I'm using the AvailableNow trigger in spark streaming.
This trigger should process all data from the source in batches according to https://spark.apache.org/docs/latest/structured-streaming-programming-guide.html#triggers
Bug Report:
- Actual behavior
The stream start and processes first batch, then it terminates. - Expected behavior
The stream start and processes all available data, in microbatches, then terminates - Spark version
3.3.0 - spark-eventhubs artifactId and version
com.microsoft.azure:azure-eventhubs-spark_2.12:2.3.22
It seems like the support for the 'AvailableNow' trigger might not be implemented?
My code:
val connectionString = ConnectionStringBuilder(namespace_str)

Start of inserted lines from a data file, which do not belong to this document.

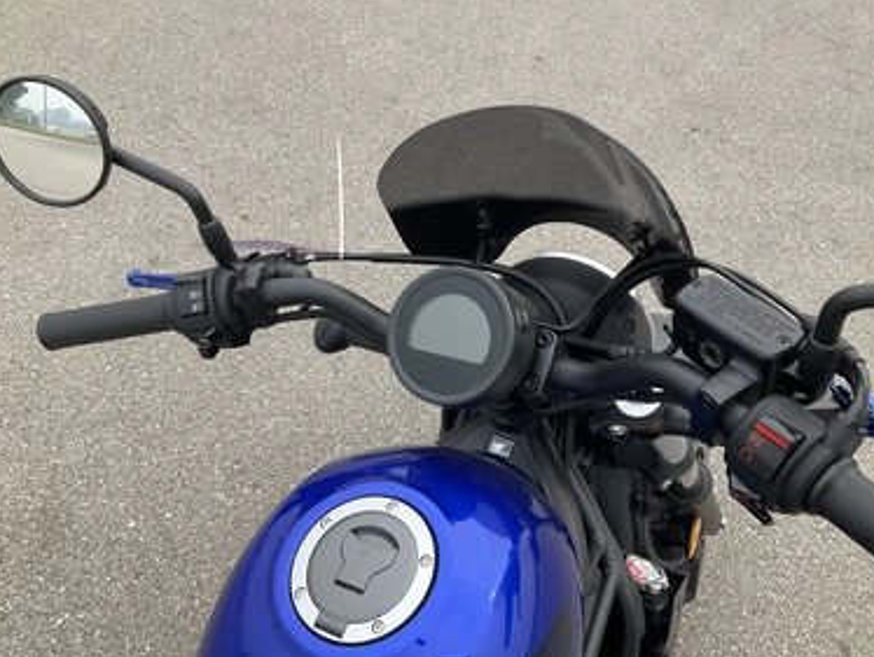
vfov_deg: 45.5
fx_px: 783
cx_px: 458
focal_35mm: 31
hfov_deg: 58.3
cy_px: 311
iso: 25
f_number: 1.8
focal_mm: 3
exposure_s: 1/728
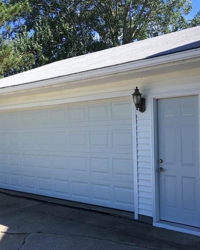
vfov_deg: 41.0
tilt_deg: -1.8
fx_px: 333
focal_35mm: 45
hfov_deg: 33.3
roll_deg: +1.1
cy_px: 148
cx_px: 82
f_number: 2.2
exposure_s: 1/894
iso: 25
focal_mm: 4.15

.setEventHubName("myhubname")
.build
val ehConf = EventHubsConf(connectionString)
.setConsumerGroup("myconsumergroup")
.setMaxEventsPerTrigger(1000)
val inStream = spark.readStream.format("eventhubs").options(ehConf.toMap).load()
val outStream = inStream.writeStream
.outputMode("append")
.format("delta")
.option("checkpointLocation", checkpointLocation)
.trigger(Trigger.AvailableNow).toTable("mytablename")
I have previously asked a question related to this on Stack Overflow (in Pyspark though)
https://stackoverflow.com/questions/74025485/is-spark-streaming-availablenow-trigger-compatible-with-azure-event-hub
Hi, I am facing the same issue. Is there any fix on this @yamin-msft @hmlam? If yes, by when will this feature be available?